MY WIFE, ANITA, AND I incorporated to expand upon my love of reptiles and amphibians--together known as "herpetological creatures," or "herps"--and her love of photography. The website started as her way of posting photos of herps on the web, but is now an online store, carrying an assortment of items, including greeting cards, gifts, jewelry, books, and bumper stickers, but not live animals. The business has grown significantly since 2004, but it started as a hobby.

As a conservationist and a wildlife rehabilitator, I have a permit to care for unwanted herps before they are adopted, treated by a veterinarian, or donated to a zoo. When Anita and I married, I promised to limit the turtles in the house at any given time to a 15-foot habitat. Then, on our honeymoon in France, Anita found a piece of turtle jewelry in a store window.
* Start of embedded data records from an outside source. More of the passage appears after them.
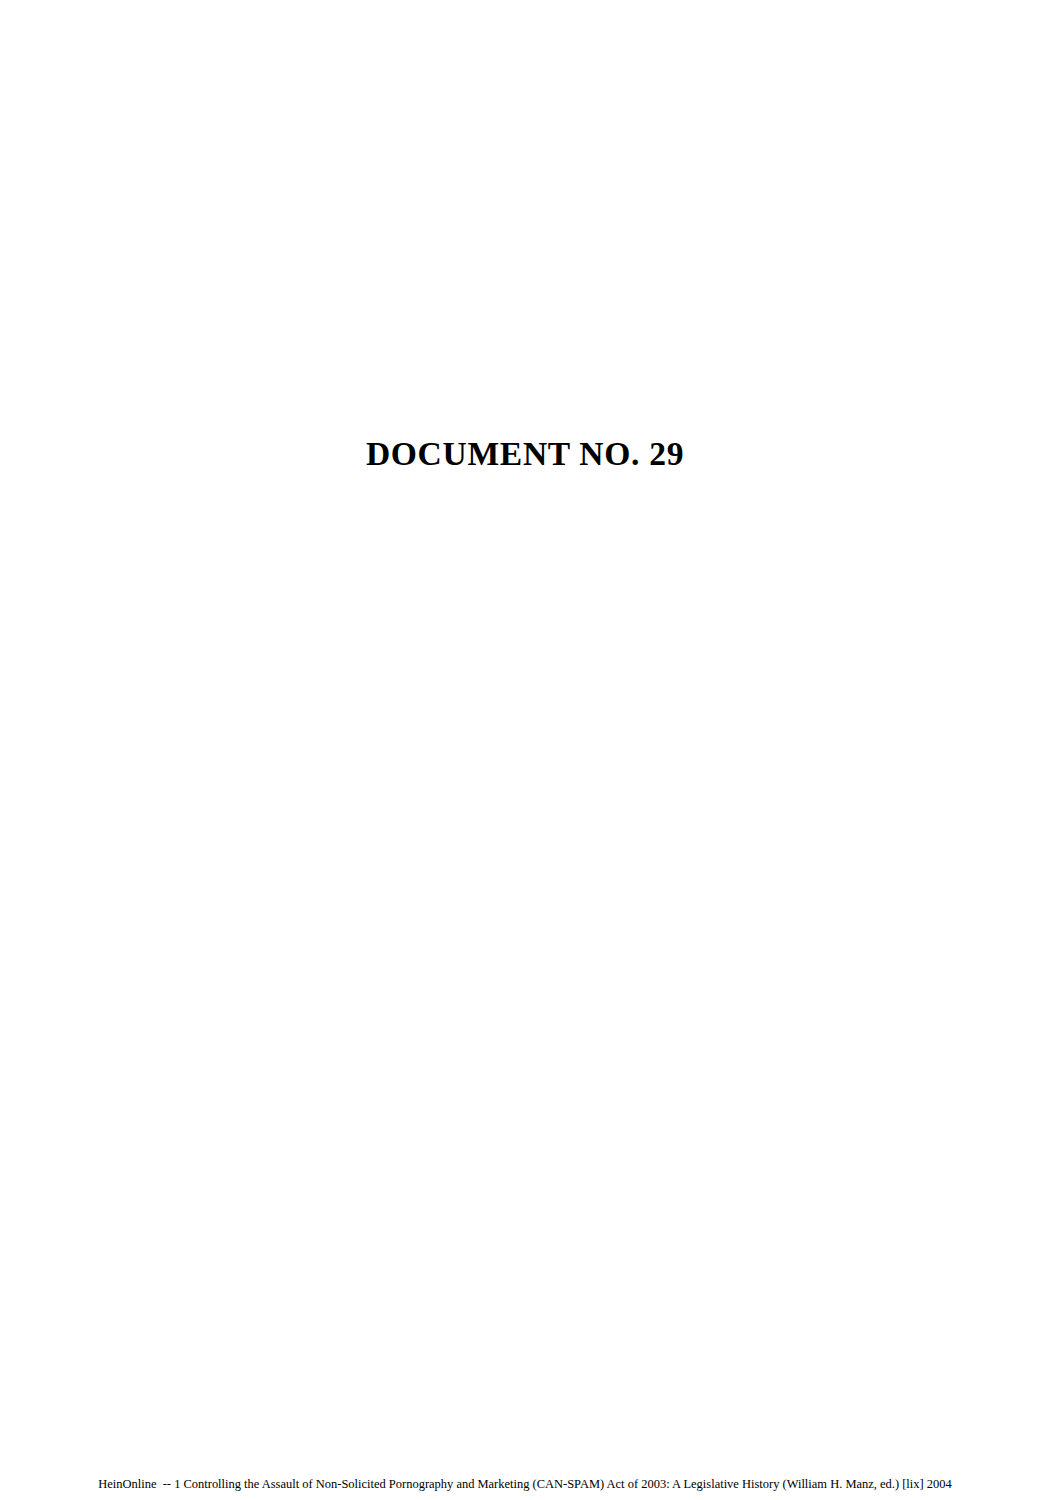DOCUMENT NO. 29
HeinOnline -- 1 Controlling the Assault of Non-Solicited Pornography and Marketing (CAN-SPAM) Act of 2003: A Legislative History (William H. Manz, ed.) [lix] 2004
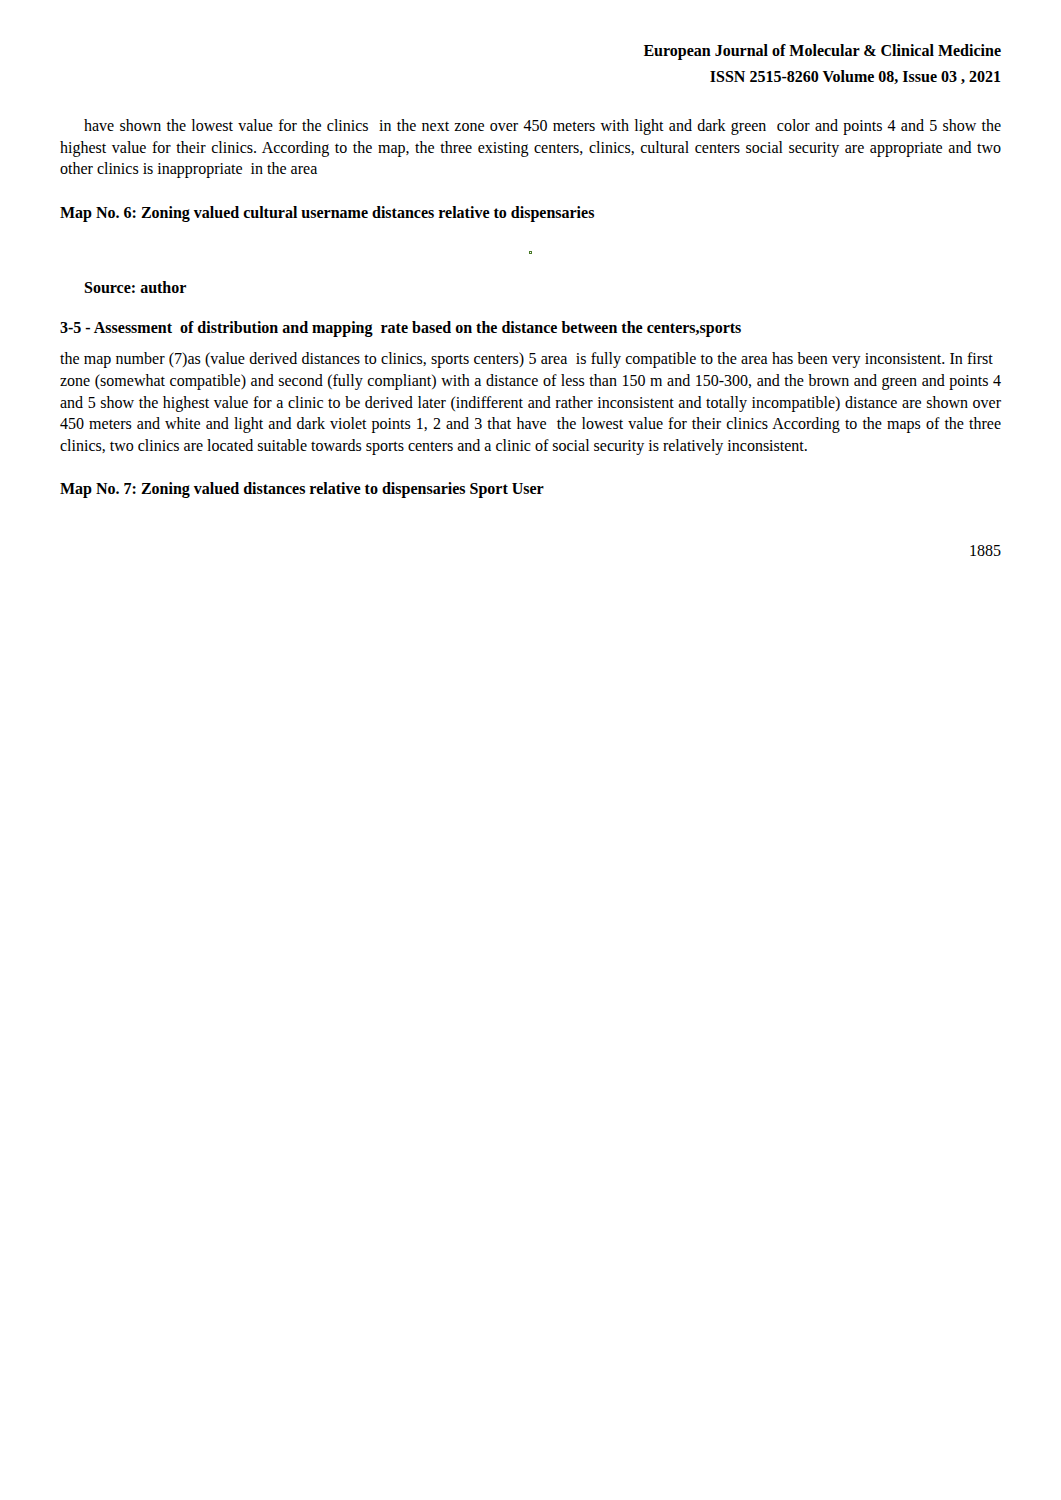European Journal of Molecular & Clinical Medicine ISSN 2515-8260 Volume 08, Issue 03 , 2021
have shown the lowest value for the clinics in the next zone over 450 meters with light and dark green color and points 4 and 5 show the highest value for their clinics. According to the map, the three existing centers, clinics, cultural centers social security are appropriate and two other clinics is inappropriate in the area
Map No. 6: Zoning valued cultural username distances relative to dispensaries
Source: author
3-5 - Assessment of distribution and mapping rate based on the distance between the centers,sports
the map number (7)as (value derived distances to clinics, sports centers) 5 area is fully compatible to the area has been very inconsistent. In first zone (somewhat compatible) and second (fully compliant) with a distance of less than 150 m and 150-300, and the brown and green and points 4 and 5 show the highest value for a clinic to be derived later (indifferent and rather inconsistent and totally incompatible) distance are shown over 450 meters and white and light and dark violet points 1, 2 and 3 that have the lowest value for their clinics According to the maps of the three clinics, two clinics are located suitable towards sports centers and a clinic of social security is relatively inconsistent.
Map No. 7: Zoning valued distances relative to dispensaries Sport User
1885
It was our first taste of the herp knickknack market.

Anita would often accompany me on trips to conservation conferences and met people who shared my affinity for herps. We became known as the "turtle couple" among friends. Admirers would ask us where we got a herp trinket or a piece of jewelry and then ask if we could get something for them too. Just as cat and dog lovers like cat and dog collectibles, we realized there was a market of herp lovers.

Eventually we were able to establish a network of herp enthusiasts by word of mouth. At gift shows and flea markets, we asked vendors for specific items and then bought the product outright. Since we could find no vendor who specializes in herp items, we developed contacts all over the world, including Australia, Peru, and Thailand. At least 10% of our products, such as the cards and prints, are created by Anita.

Our sales have doubled every year, to about $60,000 this year, and it has been difficult for us to stay ahead of the growth--more and more of our time is consumed by packaging orders and maintaining our website. In a few months we will reevaluate the company and decide if we want to let it grow or to keep it small. But for the time being, we will continue to search for unique items in anticipation of the Christmas season, while keeping our conservation efforts a top priority.